Romero-Soto Christian A, Iglesias Ana L, Velázquez-Ham Amor F, Camarena-Díaz Juan P, Correa-Ayala Erick, Gomez-Lopez Jessica L, Chávez Daniel, Ochoa-Terán Adrián, Aguirre Gerardo, Rheingold Arnold L, Grotjahn Douglas B, Parra-Hake Miguel, Miranda-Soto Valentín
Tecnológico Nacional de México/Instituto Tecnológico de Tijuana/Centro de Graduados e Investigación en Química Blvd. Alberto Limón Padilla S/N 22454 Tijuana BC Mexico
Facultad de Ciencias de la Ingeniería y Tecnología, Universidad Autónoma de Baja California Mexico.
RSC Adv. 2024 Jul 31;14(33):24019-24030. doi: 10.1039/d4ra04813j. eCollection 2024 Jul 26.

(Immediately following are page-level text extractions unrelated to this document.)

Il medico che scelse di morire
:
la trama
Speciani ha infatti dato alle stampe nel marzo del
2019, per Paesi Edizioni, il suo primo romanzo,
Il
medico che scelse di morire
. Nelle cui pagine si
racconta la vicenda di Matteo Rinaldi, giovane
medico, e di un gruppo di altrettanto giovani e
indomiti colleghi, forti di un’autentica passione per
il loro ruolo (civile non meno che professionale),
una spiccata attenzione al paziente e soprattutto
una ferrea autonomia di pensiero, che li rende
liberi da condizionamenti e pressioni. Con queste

A series of ruthenium complexes of formulae [RuCl(triazenide)(-cymene)] have been synthesized using as ligand a triazenide monofunctionalized with an N-heterocyclic moiety. Nuclear magnetic resonance, high resolution mass spectrometry and X-ray diffraction were used to characterize the triazenide ligands and their complexes. In addition, these ruthenium complexes catalyzed the reduction of nitrobenzene to aniline in the presence of sodium borohydride and ethanol as solvent at room temperature. Notably, complex 5 was especially active in the reduction of nitroarenes substituted at the aromatic ring with electron-withdrawing or electron-donating fuctional groups affording the desired arylamines in good to excellent yields (80-100%). The role of the N-heterocyclic moiety on catalysis was explored.
已使用用N-杂环部分单官能化的三氮烯作为配体合成了一系列通式为[RuCl(三氮烯)(对异丙基苯)]的钌配合物。利用核磁共振、高分辨率质谱和X射线衍射对三氮烯配体及其配合物进行了表征。此外,这些钌配合物在硼氢化钠存在下,以乙醇为溶剂,在室温下催化硝基苯还原为苯胺。值得注意的是,配合物5在还原芳环上被吸电子或供电子官能团取代的硝基芳烃时特别活跃,以良好至优异的产率(80-100%)得到所需的芳胺。探索了N-杂环部分在催化中的作用。